WORK TO COMPLETE —
Put every one of the items below into a numbered list, leaving out any blank lines.
* begin RECORD EXCERPTS *
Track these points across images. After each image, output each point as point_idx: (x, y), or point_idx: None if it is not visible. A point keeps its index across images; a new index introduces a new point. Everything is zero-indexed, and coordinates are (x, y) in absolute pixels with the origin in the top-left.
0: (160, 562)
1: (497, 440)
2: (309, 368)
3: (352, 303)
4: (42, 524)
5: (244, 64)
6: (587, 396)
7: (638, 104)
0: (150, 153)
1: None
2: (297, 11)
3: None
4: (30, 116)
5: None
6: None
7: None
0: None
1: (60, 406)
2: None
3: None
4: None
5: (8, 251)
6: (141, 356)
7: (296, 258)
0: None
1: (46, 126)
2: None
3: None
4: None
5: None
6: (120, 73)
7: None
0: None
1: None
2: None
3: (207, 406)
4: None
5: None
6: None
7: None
* end RECORD EXCERPTS *
OUTPUT OF THE TASK —
1. Track these points across images. After each image, output each point as point_idx: (x, y), or point_idx: None if it is not visible. A point keeps its index across images; a new index introduces a new point. Everything is zero-indexed, and coordinates are (x, y) in absolute pixels with the origin in the top-left.
2. 0: (160, 562)
3. 1: (497, 440)
4. 2: (309, 368)
5. 3: (352, 303)
6. 4: (42, 524)
7. 5: (244, 64)
8. 6: (587, 396)
9. 7: (638, 104)
10. 0: (150, 153)
11. 1: None
12. 2: (297, 11)
13. 3: None
14. 4: (30, 116)
15. 5: None
16. 6: None
17. 7: None
18. 0: None
19. 1: (60, 406)
20. 2: None
21. 3: None
22. 4: None
23. 5: (8, 251)
24. 6: (141, 356)
25. 7: (296, 258)
26. 0: None
27. 1: (46, 126)
28. 2: None
29. 3: None
30. 4: None
31. 5: None
32. 6: (120, 73)
33. 7: None
34. 0: None
35. 1: None
36. 2: None
37. 3: (207, 406)
38. 4: None
39. 5: None
40. 6: None
41. 7: None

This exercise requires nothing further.